• **Task to complete**: Reproduce the text of every entry below without changing anything. Leave the pictures out.

• **Input data**:
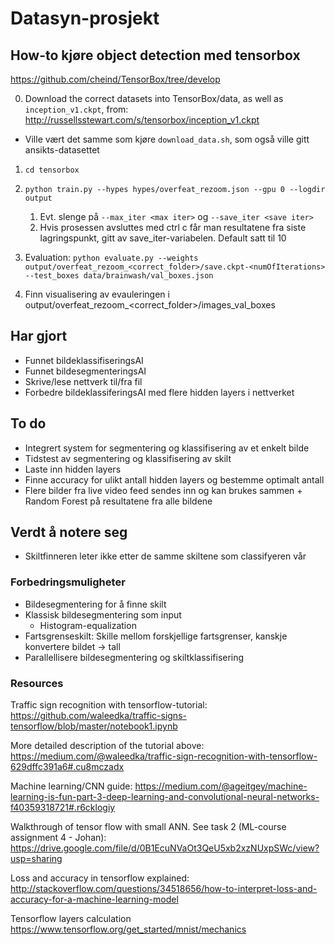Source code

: # Datasyn-prosjekt

## How-to kjøre object detection med tensorbox
https://github.com/cheind/TensorBox/tree/develop

0. Download the correct datasets into TensorBox/data, as well as `inception_v1.ckpt`, from:
http://russellsstewart.com/s/tensorbox/inception_v1.ckpt

* Ville vært det samme som kjøre `download_data.sh`, som også ville gitt ansikts-datasettet 

1. `cd tensorbox`
2. `python train.py --hypes hypes/overfeat_rezoom.json --gpu 0 --logdir output`
   1. Evt. slenge på `--max_iter <max iter>` og `--save_iter <save iter>`
   2. Hvis prosessen avsluttes med ctrl c får man resultatene fra siste lagringspunkt, gitt av save_iter-variabelen. Default satt til 10
3. Evaluation: `python evaluate.py --weights output/overfeat_rezoom_<correct_folder>/save.ckpt-<numOfIterations> --test_boxes data/brainwash/val_boxes.json`

4. Finn visualisering av evauleringen i output/overfeat_rezoom_<correct_folder>/images_val_boxes<numOfIterations>

## Har gjort
* Funnet bildeklassifiseringsAI
* Funnet bildesegmenteringsAI
* Skrive/lese nettverk til/fra fil 
* Forbedre bildeklassiferingsAI med flere hidden layers i nettverket

## To do
* Integrert system for segmentering og klassifisering av et enkelt bilde
* Tidstest av segmentering og klassifisering av skilt
* Laste inn hidden layers
* Finne accuracy for ulikt antall hidden layers og bestemme optimalt antall
* Flere bilder fra live video feed sendes inn og kan brukes sammen + Random Forest på resultatene fra alle bildene

## Verdt å notere seg
* Skiltfinneren leter ikke etter de samme skiltene som classifyeren vår

### Forbedringsmuligheter

* Bildesegmentering for å finne skilt
* Klassisk bildesegmentering som input
    * Histogram-equalization
* Fartsgrenseskilt: Skille mellom forskjellige fartsgrenser, kanskje konvertere bildet -> tall
* Parallellisere bildesegmentering og skiltklassifisering


### Resources 
Traffic sign recognition with tensorflow-tutorial:
https://github.com/waleedka/traffic-signs-tensorflow/blob/master/notebook1.ipynb

More detailed description of the tutorial above:
https://medium.com/@waleedka/traffic-sign-recognition-with-tensorflow-629dffc391a6#.cu8mczadx

Machine learning/CNN guide:
https://medium.com/@ageitgey/machine-learning-is-fun-part-3-deep-learning-and-convolutional-neural-networks-f40359318721#.r6cklogiy

Walkthrough of tensor flow with small ANN. See task 2 (ML-course assignment 4 - Johan):
https://drive.google.com/file/d/0B1EcuNVaOt3QeU5xb2xzNUxpSWc/view?usp=sharing

Loss and accuracy in tensorflow explained:
http://stackoverflow.com/questions/34518656/how-to-interpret-loss-and-accuracy-for-a-machine-learning-model

Tensorflow layers calculation
https://www.tensorflow.org/get_started/mnist/mechanics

• **Solution for this exercise**:
Source code

: # Datasyn-prosjekt

## How-to kjøre object detection med tensorbox
https://github.com/cheind/TensorBox/tree/develop

0. Download the correct datasets into TensorBox/data, as well as `inception_v1.ckpt`, from:
http://russellsstewart.com/s/tensorbox/inception_v1.ckpt

* Ville vært det samme som kjøre `download_data.sh`, som også ville gitt ansikts-datasettet 

1. `cd tensorbox`
2. `python train.py --hypes hypes/overfeat_rezoom.json --gpu 0 --logdir output`
   1. Evt. slenge på `--max_iter <max iter>` og `--save_iter <save iter>`
   2. Hvis prosessen avsluttes med ctrl c får man resultatene fra siste lagringspunkt, gitt av save_iter-variabelen. Default satt til 10
3. Evaluation: `python evaluate.py --weights output/overfeat_rezoom_<correct_folder>/save.ckpt-<numOfIterations> --test_boxes data/brainwash/val_boxes.json`

4. Finn visualisering av evauleringen i output/overfeat_rezoom_<correct_folder>/images_val_boxes<numOfIterations>

## Har gjort
* Funnet bildeklassifiseringsAI
* Funnet bildesegmenteringsAI
* Skrive/lese nettverk til/fra fil 
* Forbedre bildeklassiferingsAI med flere hidden layers i nettverket

## To do
* Integrert system for segmentering og klassifisering av et enkelt bilde
* Tidstest av segmentering og klassifisering av skilt
* Laste inn hidden layers
* Finne accuracy for ulikt antall hidden layers og bestemme optimalt antall
* Flere bilder fra live video feed sendes inn og kan brukes sammen + Random Forest på resultatene fra alle bildene

## Verdt å notere seg
* Skiltfinneren leter ikke etter de samme skiltene som classifyeren vår

### Forbedringsmuligheter

* Bildesegmentering for å finne skilt
* Klassisk bildesegmentering som input
    * Histogram-equalization
* Fartsgrenseskilt: Skille mellom forskjellige fartsgrenser, kanskje konvertere bildet -> tall
* Parallellisere bildesegmentering og skiltklassifisering


### Resources 
Traffic sign recognition with tensorflow-tutorial:
https://github.com/waleedka/traffic-signs-tensorflow/blob/master/notebook1.ipynb

More detailed description of the tutorial above:
https://medium.com/@waleedka/traffic-sign-recognition-with-tensorflow-629dffc391a6#.cu8mczadx

Machine learning/CNN guide:
https://medium.com/@ageitgey/machine-learning-is-fun-part-3-deep-learning-and-convolutional-neural-networks-f40359318721#.r6cklogiy

Walkthrough of tensor flow with small ANN. See task 2 (ML-course assignment 4 - Johan):
https://drive.google.com/file/d/0B1EcuNVaOt3QeU5xb2xzNUxpSWc/view?usp=sharing

Loss and accuracy in tensorflow explained:
http://stackoverflow.com/questions/34518656/how-to-interpret-loss-and-accuracy-for-a-machine-learning-model

Tensorflow layers calculation
https://www.tensorflow.org/get_started/mnist/mechanics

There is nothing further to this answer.